While the spread of Covid-19 among health care workers in China and Italy presents a cautionary tale, other places have been more successful in protecting medical staff and controlling the virus. Surgeon and writer Atul Gawande reports that Singapore and Hong Kong had similar limitations with N95 masks and other protective equipment, yet were able to limit the virus’s spread among health care workers via “the standard public-health playbook,” including social distancing within health care settings, basic hand hygiene, more nuanced quarantine policies under which workers who’d had only “brief, incidental contact” with infected patients were asked to self-monitor rather than isolate, and “a surge in health-care capacity (supplies, testing, personnel, wards), and coördinated, unified public communications with clear, transparent, up-to-date guidelines and data.”

In the United States, as Gawande notes, the government has been “unforgivably slow” to implement many of these measures.

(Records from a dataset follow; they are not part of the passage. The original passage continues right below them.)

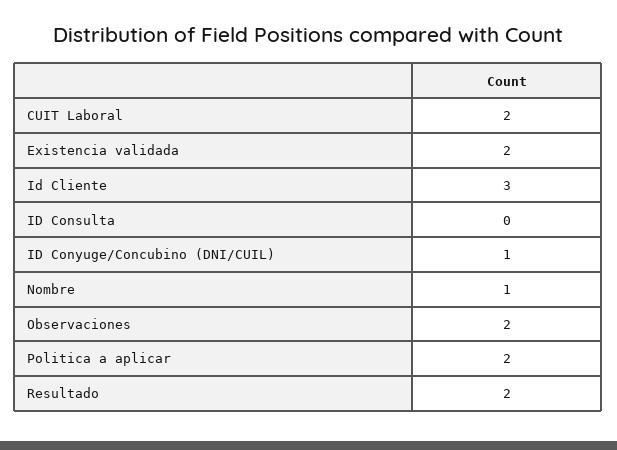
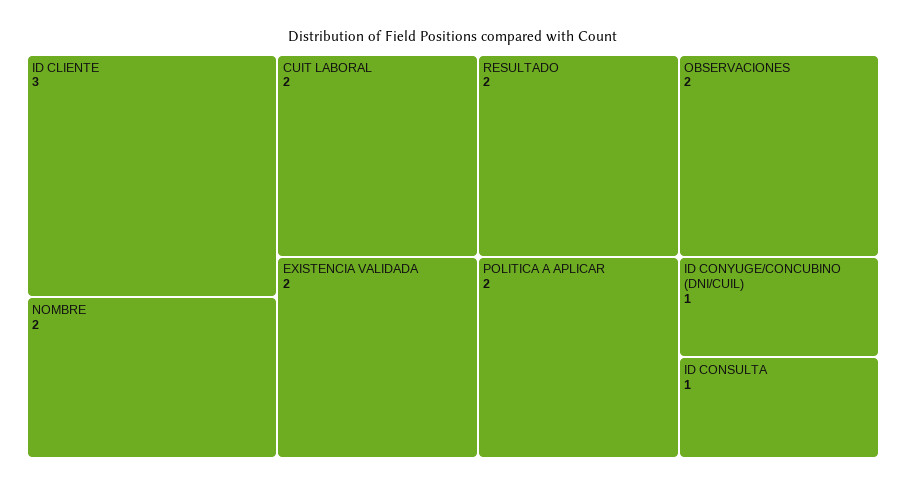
  {
    "CUIT Laboral": 2,
    "Existencia validada": 2,
    "Id Cliente": 3,
-   "ID Consulta": 0,
+   "ID Consulta": 1,
    "ID Conyuge/Concubino (DNI/CUIL)": 1,
-   "Nombre": 1,
+   "Nombre": 2,
    "Observaciones": 2,
    "Politica a aplicar": 2,
    "Resultado": 2
  }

The lack of transparency and mixed messaging from officials has been particularly damaging; many of the health care workers I spoke with said that because of poor communication and constantly changing guidelines, they simply don’t trust hospital administrators or government authorities to keep them safe.

“From the highest level of leadership…it’s been mismanaged and mishandled,” said Michael D. Jackson, a nurse in the emergency department at UCSD Medical Center. “It wasn’t taken seriously, supplies weren’t taken seriously, the effects of the illness—the leadership didn’t pay attention to it. They played politics with the lives of our health care providers and our citizens.”